Eye: There was a high prevalence of baseline lenticular opacities in the patient population included in the early clinical trials with lovastatin. During these trials the appearance of new opacities was noted in both the lovastatin and placebo groups. There was no clinically significant change in visual acuity in the patients who had new opacities reported nor was any patient, including those with opacities noted at baseline, discontinued from therapy because of a decrease in visual acuity.

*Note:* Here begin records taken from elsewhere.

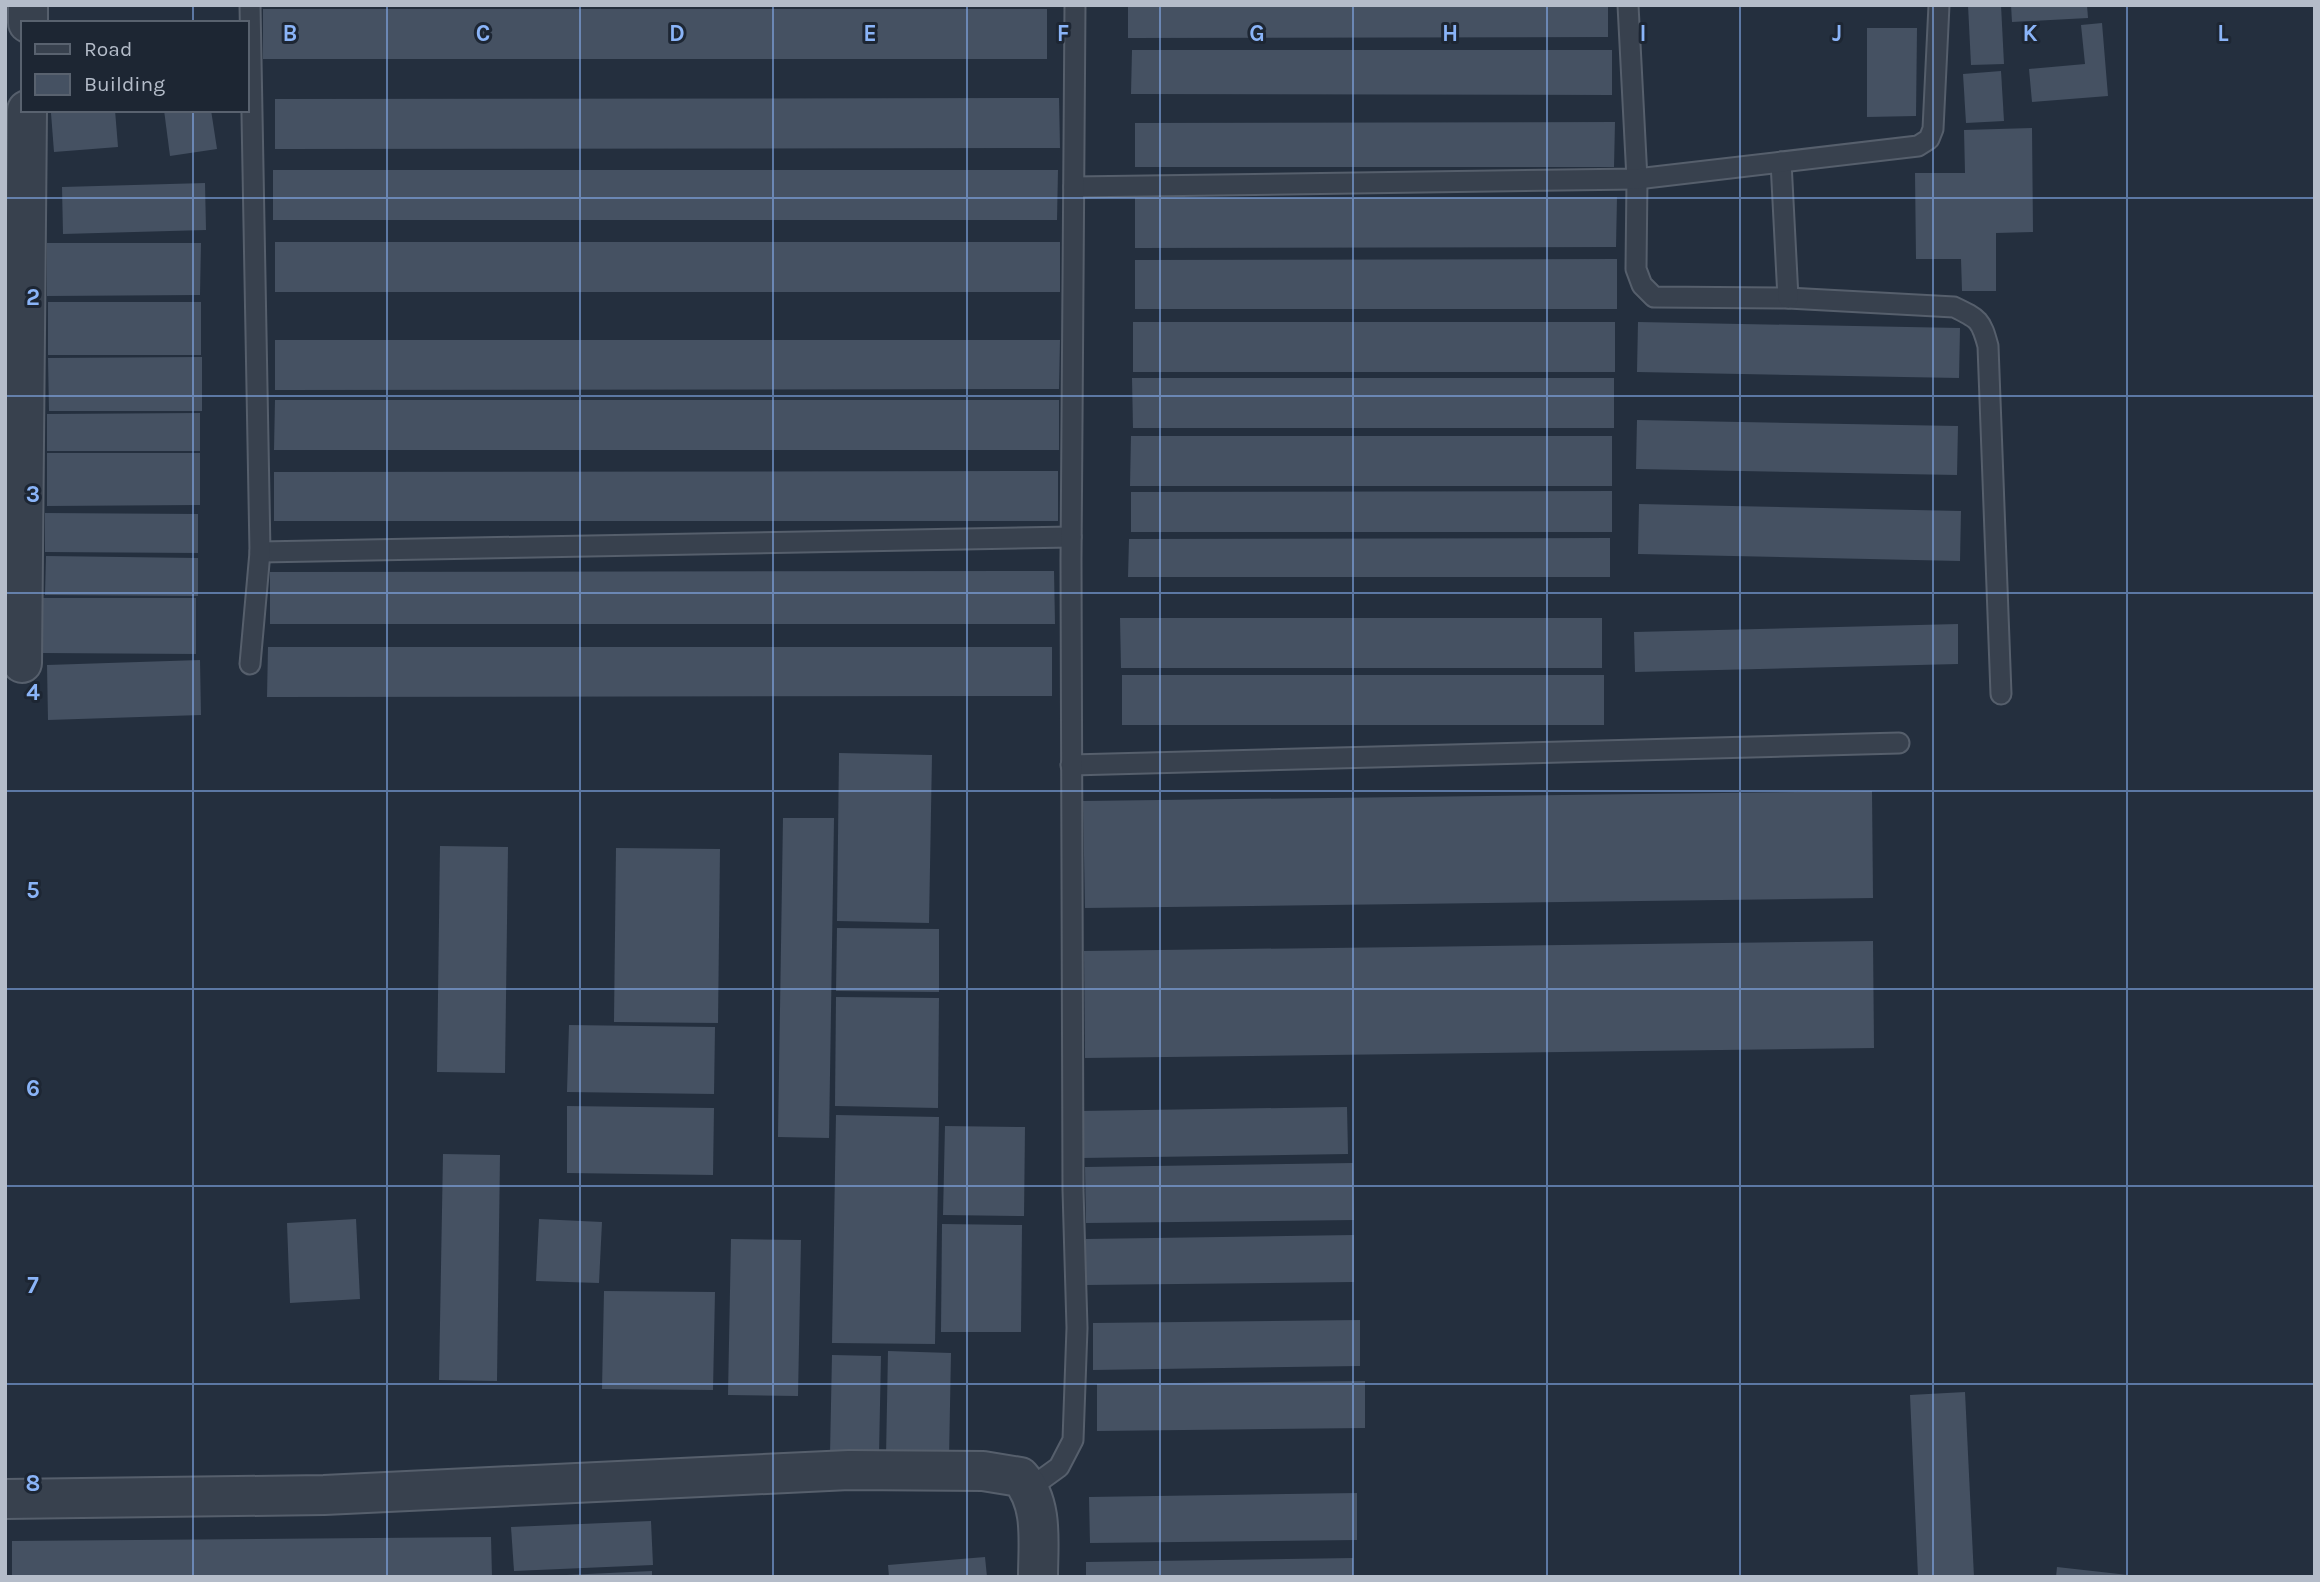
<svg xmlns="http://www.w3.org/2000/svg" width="2320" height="1582" font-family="Karla,sans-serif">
  <rect width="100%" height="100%" fill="#242f3e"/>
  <g fill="#455162">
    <path d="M1968,5H2001L2004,64L1971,65Z"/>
    <path d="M2011,5H2087L2088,18L2012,22Z"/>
    <path d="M1128,6H1608V37L1128,38Z"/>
    <rect x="263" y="9" width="784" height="50"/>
    <path d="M2102,23L2108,96L2032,102L2029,69L2085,64L2081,25Z"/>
    <path d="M1867,28H1917L1916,116L1867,117Z"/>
    <path d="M1132,50H1612V95L1131,94Z"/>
    <path d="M2001,71L2004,121L1966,123L1963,74Z"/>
    <path d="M1059,98L1060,148L275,149V99Z"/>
    <path d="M97,110H115L118,147L54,152L51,113Z"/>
    <path d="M164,110H211L217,149L170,156Z"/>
    <path d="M1615,122L1614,167H1135V123Z"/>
    <path d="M2032,128L2033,232L1996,233V291H1962L1961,259H1916L1915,173H1965L1964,130Z"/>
    <path d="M273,170H1058L1057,220H273Z"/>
    <path d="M205,183L206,230L63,234L62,187Z"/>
    <path d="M1617,197L1616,247L1135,248V198Z"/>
    <rect x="275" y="242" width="785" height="50"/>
    <path d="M47,243H201L200,295L47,296Z"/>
    <path d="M1617,259V309H1135V260Z"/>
    <rect x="48" y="302" width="153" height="53"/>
    <rect x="1133" y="322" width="482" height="50"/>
    <path d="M1638,322L1960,328L1959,378L1637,372Z"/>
    <path d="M275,340H1060L1059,389L275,390Z"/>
    <path d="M202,357V411H49L48,358Z"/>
    <path d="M1132,378H1614V428H1133Z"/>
    <path d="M275,400H1059V450H274Z"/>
    <path d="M200,413V451H47V414Z"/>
    <path d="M1637,420L1958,426L1957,475L1636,469Z"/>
    <path d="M1131,436H1612V486H1130Z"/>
    <path d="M47,453H200V505L47,506Z"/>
    <path d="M1058,471V521H274V472Z"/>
    <path d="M1612,491V532H1131V492Z"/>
    <path d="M1639,504L1961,511L1960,561L1638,554Z"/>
    <path d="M45,513L198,514V553L45,552Z"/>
    <path d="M1610,538V577H1128L1129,539Z"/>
    <path d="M46,556L198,558V596L45,595Z"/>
    <path d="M1054,571L1055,624H270V572Z"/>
    <path d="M43,598H196V654L43,653Z"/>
    <path d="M1120,618H1602V668H1121Z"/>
    <path d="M1958,624V664L1635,672L1634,632Z"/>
    <path d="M268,647H1052V696L267,697Z"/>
    <path d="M200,660L201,715L48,720L47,665Z"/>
    <rect x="1122" y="675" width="482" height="50"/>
    <path d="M839,753L932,755L929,923L837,921Z"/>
    <path d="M1872,791L1873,898L1085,908L1083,801Z"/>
    <path d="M783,818H834L829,1138L778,1137Z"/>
    <path d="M440,846L508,847L505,1073L437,1072Z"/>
    <path d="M616,848L720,849L718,1023L614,1022Z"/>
    <path d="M837,928L939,929V992L836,991Z"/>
    <path d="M1873,941L1874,1048L1085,1058L1084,951Z"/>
    <path d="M836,997L939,998L938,1108L835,1106Z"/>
    <path d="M569,1025L715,1027L714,1094L567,1092Z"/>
    <path d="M567,1106L714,1108L713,1175L567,1173Z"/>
    <path d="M1347,1107L1348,1154L1081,1158L1080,1111Z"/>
    <path d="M836,1115L939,1117L935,1344L832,1343Z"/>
    <path d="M945,1126L1025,1127L1024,1216L943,1215Z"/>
    <path d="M443,1154L500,1155L497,1381L439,1380Z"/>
    <path d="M1353,1163L1354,1220L1086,1223L1085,1167Z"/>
    <path d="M356,1219L360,1299L290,1303L287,1223Z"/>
    <path d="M539,1219L602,1222L599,1283L536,1281Z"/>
    <path d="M942,1224L1022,1225L1021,1332H941Z"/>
    <path d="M1354,1235V1282L1086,1285V1239Z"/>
    <path d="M731,1239L801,1240L798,1396L728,1395Z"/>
    <path d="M604,1291L715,1292L713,1390L602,1389Z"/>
    <path d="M1360,1320V1366L1093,1370V1323Z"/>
    <path d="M888,1351L951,1353L949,1458L886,1457Z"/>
    <path d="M832,1355L881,1356L879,1454H830Z"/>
    <path d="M1365,1381V1428L1097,1431V1384Z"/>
    <path d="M1965,1392L1974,1577H1918L1910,1395Z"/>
    <path d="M1357,1493V1540L1090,1543L1089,1497Z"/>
    <path d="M651,1521L653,1565L514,1571L511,1527Z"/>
    <path d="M491,1537L492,1577H12V1541Z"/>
    <path d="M985,1557L987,1577H889L888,1565Z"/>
    <path d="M1353,1558V1577H1086V1562Z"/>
    <path d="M2057,1567L2128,1575V1577H2056Z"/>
    <path d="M652,1571V1577H566V1575Z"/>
  </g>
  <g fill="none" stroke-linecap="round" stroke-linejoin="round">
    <g stroke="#565f6c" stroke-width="23">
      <g id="lane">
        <path d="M1628,5L1637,179L1636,269L1642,285L1654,297L1788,298L1954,307C1979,319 1981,320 1988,346L2001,694"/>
        <path d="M1781,162L1788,298"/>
        <path d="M1074,187L1637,179L1918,146L1929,139L1933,129L1939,5"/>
        <path d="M260,552L1071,537"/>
        <path d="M250,664L260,552L250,5"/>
        <path d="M1071,765L1899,743"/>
        <path d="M1030,1488L1059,1467L1073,1440L1077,1328L1073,1190L1071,561L1075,5"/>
      </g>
    </g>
    <g stroke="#565f6c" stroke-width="42">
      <g id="street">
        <path d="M28,23V5"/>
        <path d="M22,663L27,110"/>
        <path d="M5,1499L324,1495L849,1470L983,1471L1020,1477C1044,1504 1038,1543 1038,1577"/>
      </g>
    </g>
    <use href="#lane" stroke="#38414e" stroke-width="19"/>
    <use href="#street" stroke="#38414e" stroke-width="38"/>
  </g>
  <path fill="none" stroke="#8ab4f8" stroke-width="2" stroke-opacity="0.55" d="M193,5V23M387,5V1577M580,5V1577M773,5V1577M967,5V1577M1160,5V1577M1353,5V1577M1547,5V1577M1740,5V1577M1933,5V1577M2127,5V1577M193,110V1577M5,198H2315M5,396H2315M5,593H2315M5,791H2315M5,989H2315M5,1186H2315M5,1384H2315"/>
  <g font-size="23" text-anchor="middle" font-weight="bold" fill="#8ab4f8" stroke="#1d2633" stroke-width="6" stroke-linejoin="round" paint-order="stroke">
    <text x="290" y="41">B</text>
    <text x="483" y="41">C</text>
    <text x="677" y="41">D</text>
    <text x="870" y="41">E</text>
    <text x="1063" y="41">F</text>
    <text x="1257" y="41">G</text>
    <text x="1450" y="41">H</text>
    <text x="1643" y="41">I</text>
    <text x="1837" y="41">J</text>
    <text x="2030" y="41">K</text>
    <text x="2223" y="41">L</text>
    <text x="33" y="305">2</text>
    <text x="33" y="502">3</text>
    <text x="33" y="700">4</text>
    <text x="33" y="898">5</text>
    <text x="33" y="1096">6</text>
    <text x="33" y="1293">7</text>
    <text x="33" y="1491">8</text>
  </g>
  <rect width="2320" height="1582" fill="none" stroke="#b4bcc9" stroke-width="14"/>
  <rect x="21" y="21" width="228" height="91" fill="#1d2633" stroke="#59626f" stroke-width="2"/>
  <rect x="35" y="44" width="35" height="10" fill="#38414e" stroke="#59626f" stroke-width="2"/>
  <text x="84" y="56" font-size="21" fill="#b4bcc9">Road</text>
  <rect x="35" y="74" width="35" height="21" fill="#455162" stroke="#59626f" stroke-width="2"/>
  <text x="84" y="91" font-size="21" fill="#b4bcc9">Building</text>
</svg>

A three-year, double-blind, placebo-controlled study in hypercholesterolemic patients to assess the effect of lovastatin on the human lens demonstrated that there were no clinically or statistically significant differences between the lovastatin and placebo groups in the incidence, type or progression of lenticular opacities. There are no controlled clinical data assessing the lens available for treatment beyond three years.